Nature is not natural and can never be naturalized — Graham Harman

Monday, March 11, 2013

An Undergraduate Questions OOO

Watch out world, these are the students of Rice University. My answers are appended to each one. 



1. How are objects ontologically prior to relationships? Is it that because objects are unreachable in a phenomenological way, we acknowledge the existence of such objects in themselves that we can't acknowledge in any further way? - That is to say, we know there's an actual object, but since we can't access it, we can say nothing more about it than that?

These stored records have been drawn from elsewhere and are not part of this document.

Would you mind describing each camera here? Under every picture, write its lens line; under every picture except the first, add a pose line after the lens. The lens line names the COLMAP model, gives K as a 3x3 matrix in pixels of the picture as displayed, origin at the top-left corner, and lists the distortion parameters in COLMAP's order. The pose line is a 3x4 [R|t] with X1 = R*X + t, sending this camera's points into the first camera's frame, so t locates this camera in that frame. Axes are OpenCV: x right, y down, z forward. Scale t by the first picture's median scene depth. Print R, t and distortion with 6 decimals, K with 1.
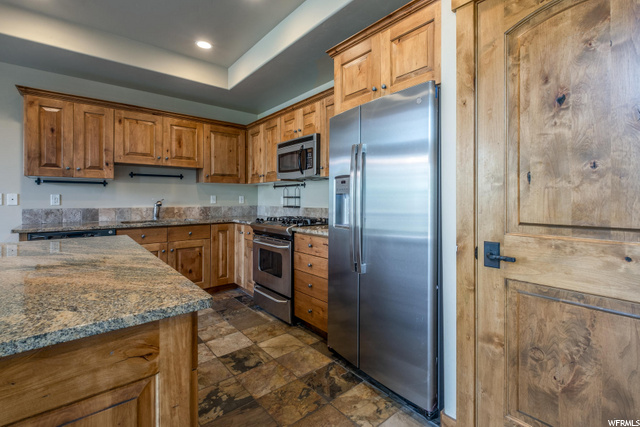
lens RADIAL K [[293.2, 0, 340.7], [0, 293.2, 199.0], [0, 0, 1]] dist [0.002906, -0.003179]
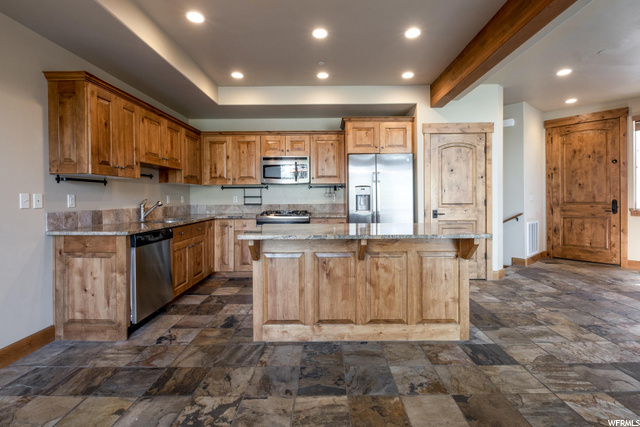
lens RADIAL K [[293.2, 0, 327.3], [0, 293.2, 198.7], [0, 0, 1]] dist [0.002906, -0.003179]
pose [[0.668829, -0.009269, 0.743358, -1.253674], [0.008281, 0.999953, 0.005017, -0.002032], [-0.743370, 0.002800, 0.668875, -0.132045]]
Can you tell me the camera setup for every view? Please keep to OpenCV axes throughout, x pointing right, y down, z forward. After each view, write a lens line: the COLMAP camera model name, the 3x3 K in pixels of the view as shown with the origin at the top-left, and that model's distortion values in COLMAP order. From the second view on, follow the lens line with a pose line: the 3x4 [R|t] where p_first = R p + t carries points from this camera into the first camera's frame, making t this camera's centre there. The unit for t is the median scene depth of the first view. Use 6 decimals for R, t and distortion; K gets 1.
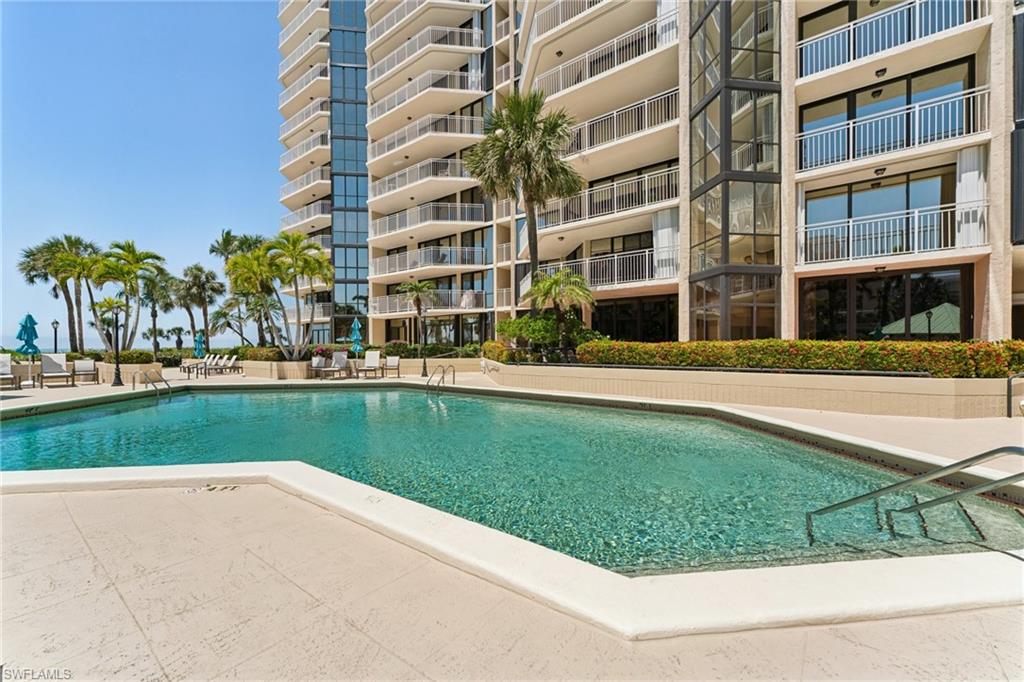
lens RADIAL K [[421.0, 0, 512.6], [0, 421.0, 346.4], [0, 0, 1]] dist [0.000554, -0.000733]
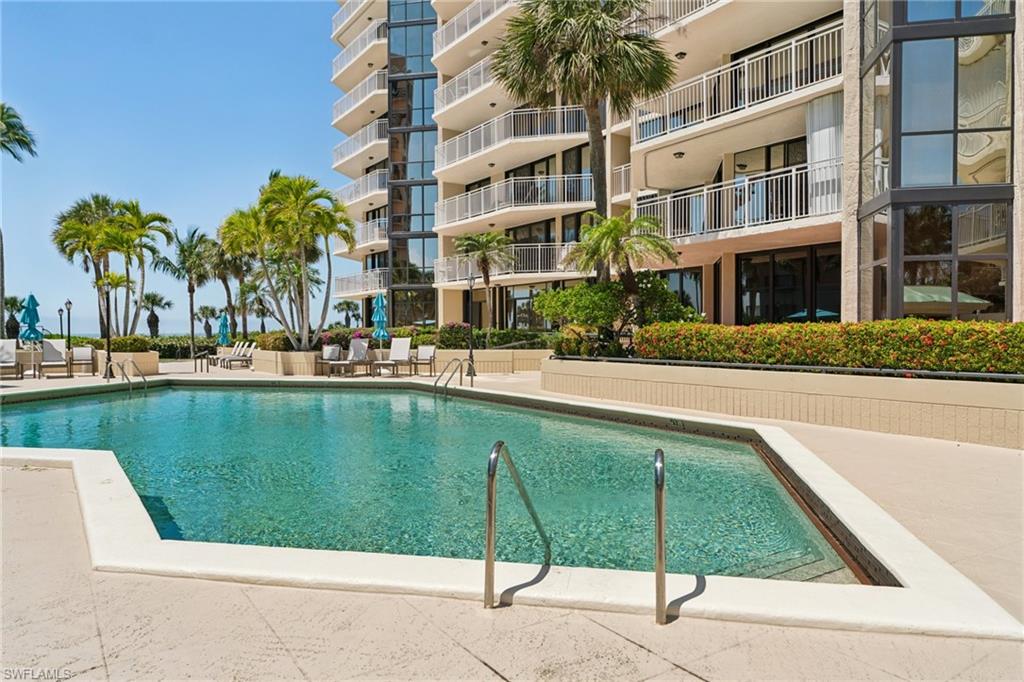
lens RADIAL K [[714.1, 0, 511.5], [0, 714.1, 339.8], [0, 0, 1]] dist [-0.007396, -0.000952]
pose [[0.945023, 0.004557, -0.326972, 0.227239], [-0.000486, 0.999921, 0.012532, -0.000518], [0.327004, -0.011685, 0.944951, -0.060763]]
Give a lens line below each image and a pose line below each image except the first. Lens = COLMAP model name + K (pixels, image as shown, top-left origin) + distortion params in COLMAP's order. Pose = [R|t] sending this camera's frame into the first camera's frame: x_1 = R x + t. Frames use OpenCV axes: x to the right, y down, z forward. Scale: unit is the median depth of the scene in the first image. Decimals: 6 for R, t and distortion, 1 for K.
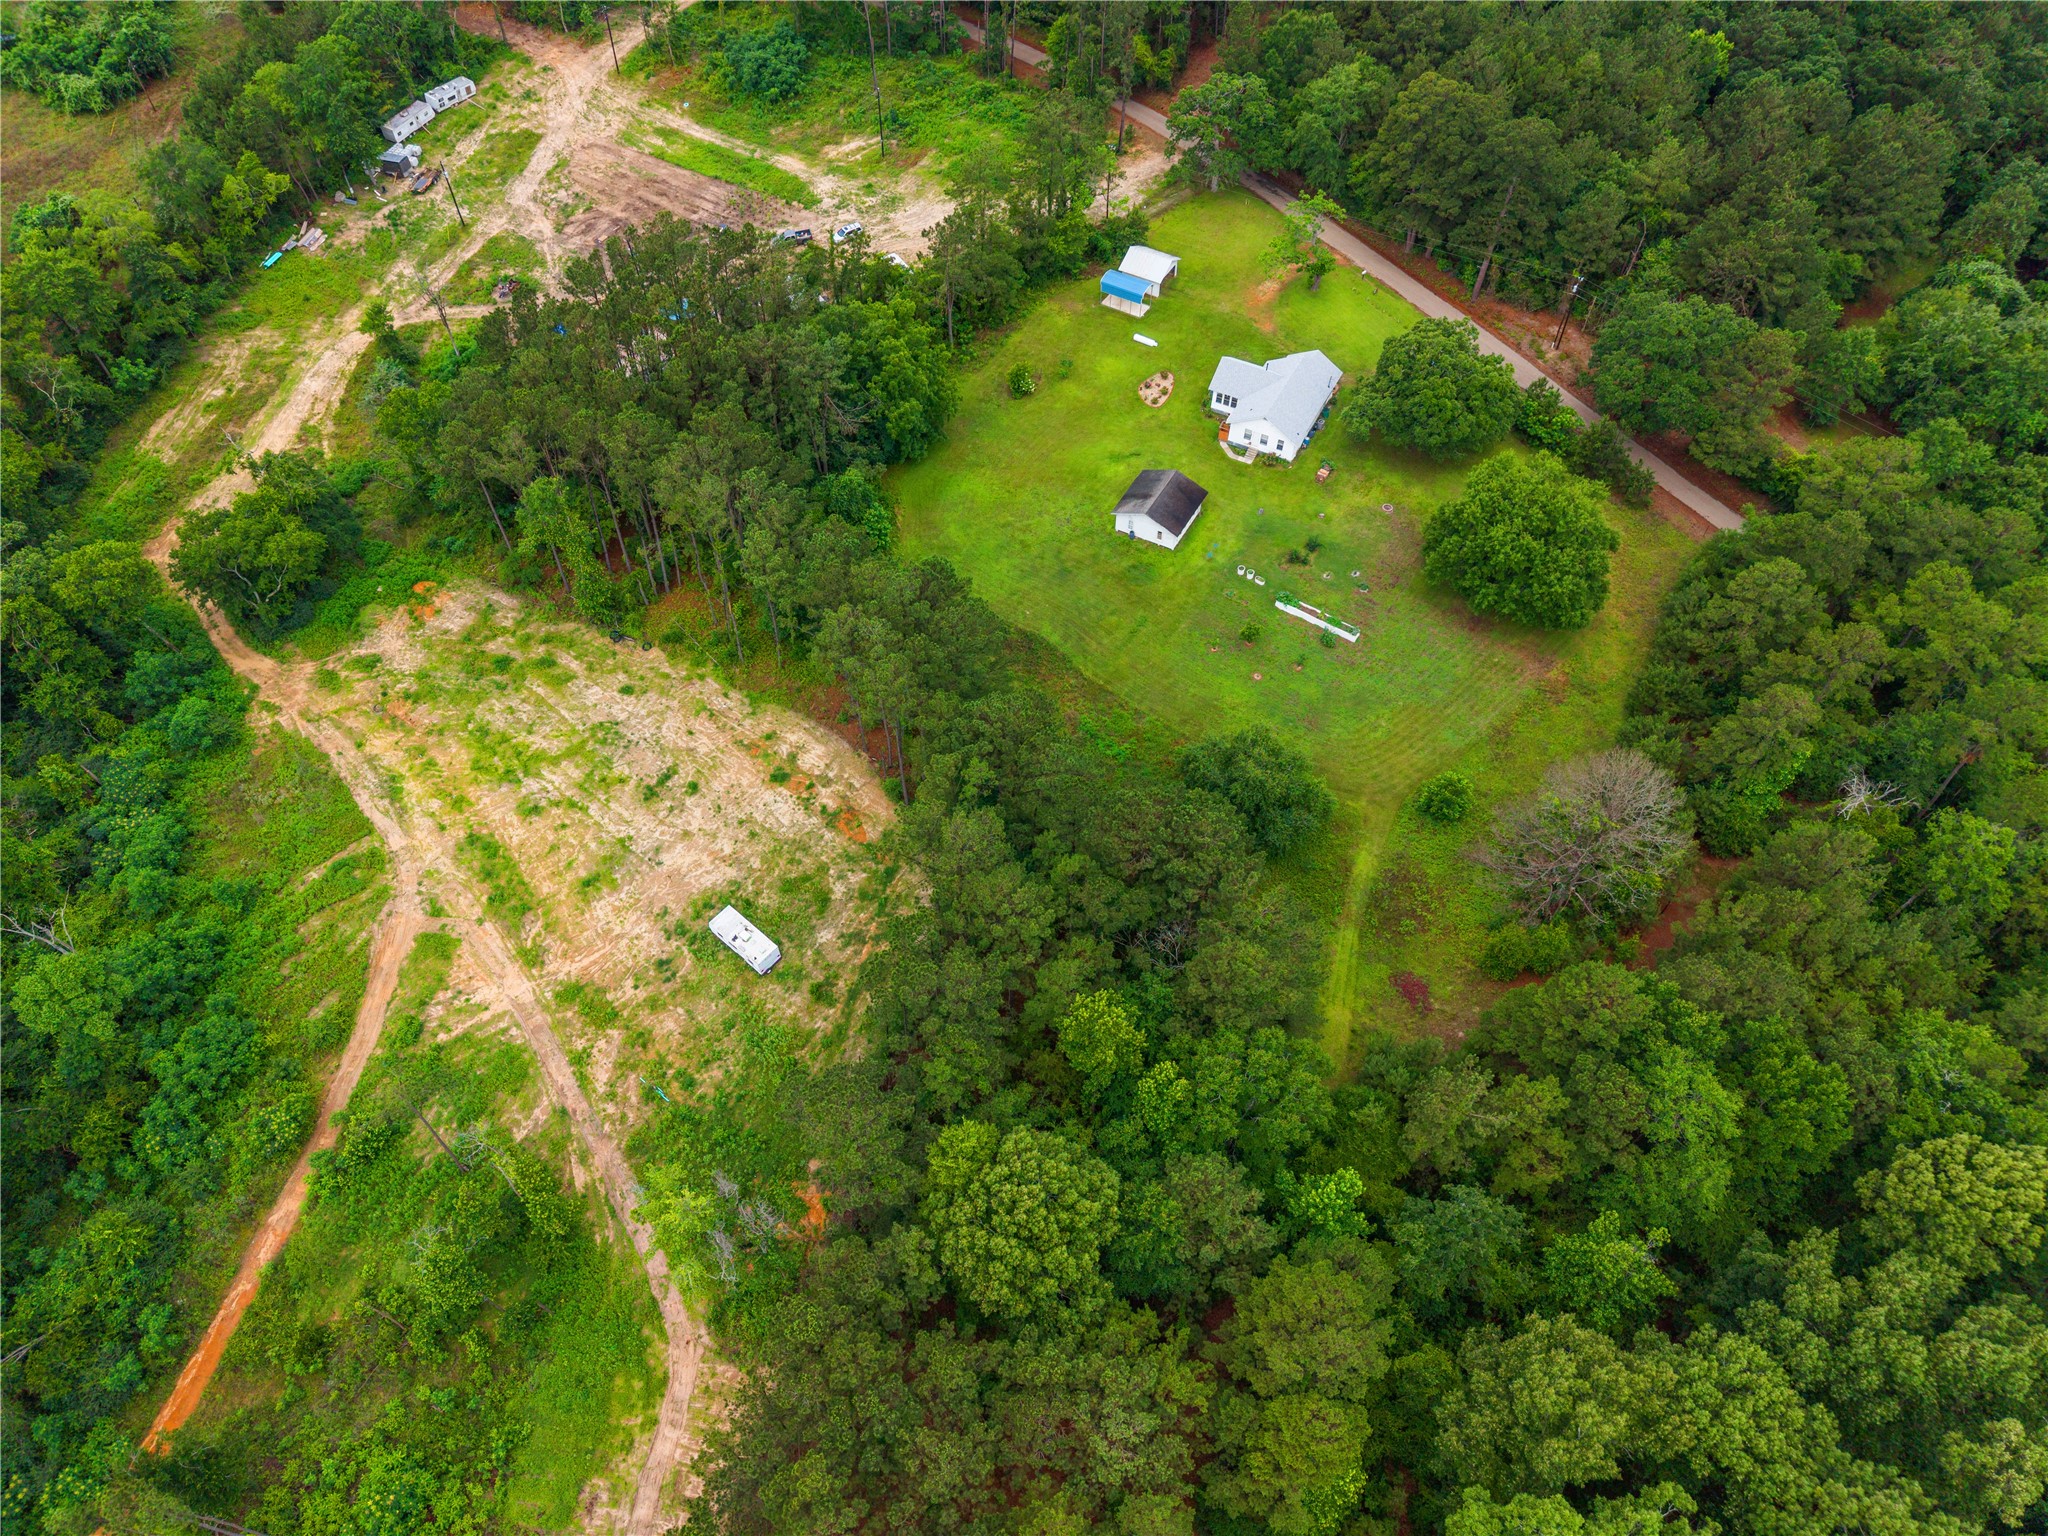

Objects are reachable phenomenologically. But never exhaustively. Hitting a stone with a laser may turn it to powder--but that doesn't access the stone as stone. In fact now you have a million problems where before you had just one: instead of a single stone, you have millions of particles of powder! 

We can say loads more about objects than just the fact that the exist. Objects aren't just hunks of whateverness: they are lizards, Rubik's cubes and the Oort Cloud. 

The best way to think about "withdrawal" is that things are so specific, so unique, that they can't be totally specified or accessed by anything. Even themselves. 

The other thing is that frogs, butter knives and protons also get to say things about objects, not just humans...


i. Causality as "in front" of objects- What does "in front" mean?


It means ontologically in front, not spatially. Objects are prior to relations, which is where causality lives. 


2. You say that there is no environment - no middle space in which everything floats. What, then, becomes of Harman's intermediary in his argument for "vicarious causation" and his plate tectonics of ontology? Or is this a mystery, too?


Harman's intermediary is also an entity that is not more real than other entities. Concepts such as world and environment are reductive in that they are taken to be more real than what comprises them. 

Another way of looking at it is that, if everything has a world (crystals, trees, bunny rabbits) then nothing does. World is the sort of concept that belongs to one or a few things, because it is normative. Heidegger says stones and lizards lack a world or are "poor in world." Humans have worlds because they are better at making things real, for Heidegger. 


3. I was talking about OOO to my philosopher friend, who does not believe in essence, and I realized I don't really know how to explain the rift between an object's appearance and its essence. 

It's a very tricky concept. I am embarking on a longer term book project called Weird Essentialism just to explain it to myself! But you can tell your friend something like this: almost every Western philosophy makes a distinction between essence and appearance that involves a metaphysics of presence. This means that the essence of a thing is more real than its appearance, and that this realness means being constantly present. Underlying the appearance of this blue mug is an actual thing that doesn't change (as much): atoms, some kind of form, eidos, and so on. 

For Plato and all the rest there should be a clear dotted line between essence and appearance: your job is to be able to separate essence from appearance. I'm arguing that they are inseparable although they are different. 



4. What is an object? Is everything an object? Are ideas objects?

An object is a thing that has a rift between its essence and its appearance, a rift that makes it appear contradictory in some way. If a thing doesn't have that it isn't an object. Ideas are objects. I sometimes say "entity" or "being" just to lose the prejudice we all have about the word "object."



5. Is everything becoming - not being?


Becoming is just another metaphysically present thing--something taken as more real than the things that temporarily poke out of it. This is basically why Heidegger thinks Nietzsche had it wrong. Nietzsche substituted a metaphysics of presence based on somewhat static things for one based on somewhat fluid things. But fluidity doesn't make you more real than stasis. There is a popular prejudice nowadays that it does. 


6. Do essences ever die? (Is this why one can never kill oneself?)

Essences die all the time, which is why things happen. You can't kill yourself because the you who is killing yourself is different from the you who is killed. But in another sense, suicide does happen all the time just because things really are fragile. Essences collapse into appearances, that is what dying is, in this philosophy. Even a black hole, from which nothing escapes, eventually evaporates because of its appearance (Hawking radiation). In the end, the appearance of a thing is fatal to a thing. 


7. If the future is withdrawal, and poems are of the future, how do they happen? Does this have anything to do with the birthing of new objects, which happens outside of time?

Poems are train stations where the past slides against the future, not touching. The essence or meaning of a poem is (in) the future. The form is (in) the past. Poems happen, sometimes, when a human creates a really nice train station for the trains to slide past one another. A poet allows the past to slide against the future... There are lots of ways to make this happen. One way is to cause words and phrases to malfunction. 

This does help to think about novelty (which is your second question). A new thing is a whole new temporality, and so it's "outside" time to the extent that it's not anything else--and time just is a thing that flows out of objects. There are no objects "in" time at all.